Task goal |
Find the line containing "Open the Reddit" in the entries below. Restate it and each line after it, word for word, up to and including the line containing "right_click(677, 175)".

Information given |
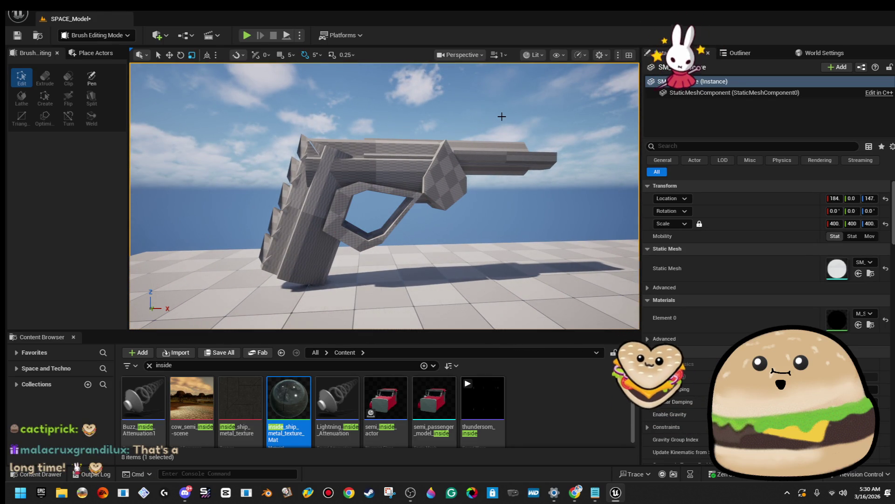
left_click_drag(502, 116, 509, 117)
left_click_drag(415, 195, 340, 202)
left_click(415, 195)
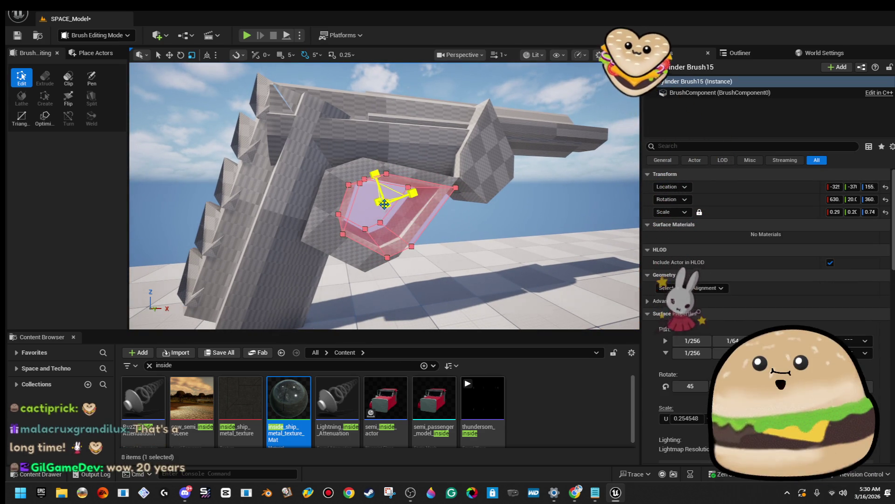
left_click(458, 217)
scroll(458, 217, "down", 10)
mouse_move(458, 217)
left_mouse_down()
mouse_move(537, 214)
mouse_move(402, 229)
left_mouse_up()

==

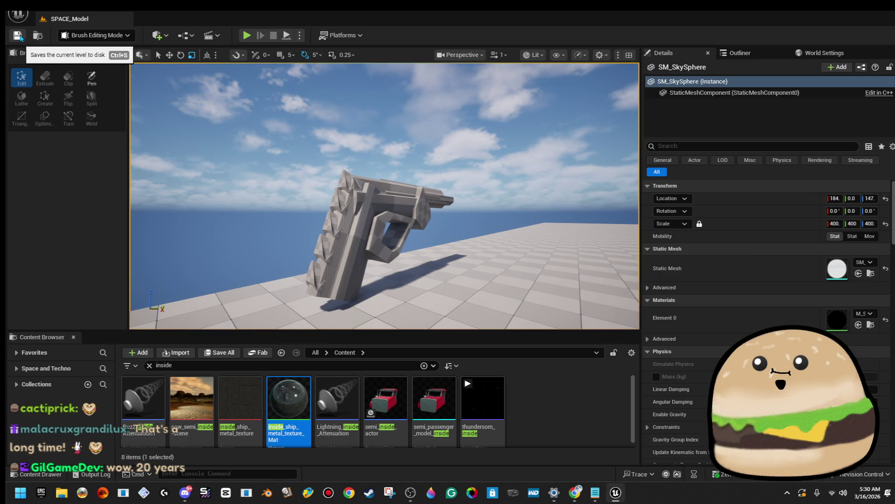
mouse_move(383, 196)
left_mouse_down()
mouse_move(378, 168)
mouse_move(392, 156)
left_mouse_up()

==

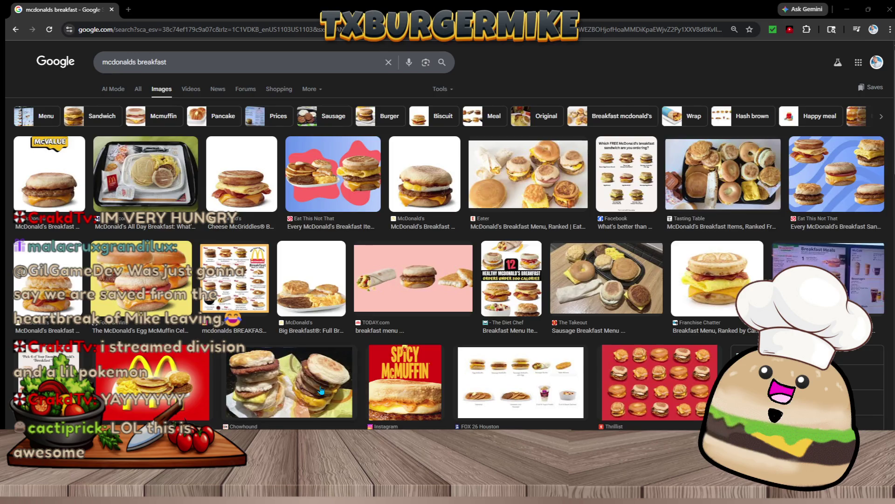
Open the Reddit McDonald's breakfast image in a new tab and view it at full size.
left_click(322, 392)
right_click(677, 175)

Exercise response |
Open the Reddit McDonald's breakfast image in a new tab and view it at full size.
left_click(322, 392)
right_click(677, 175)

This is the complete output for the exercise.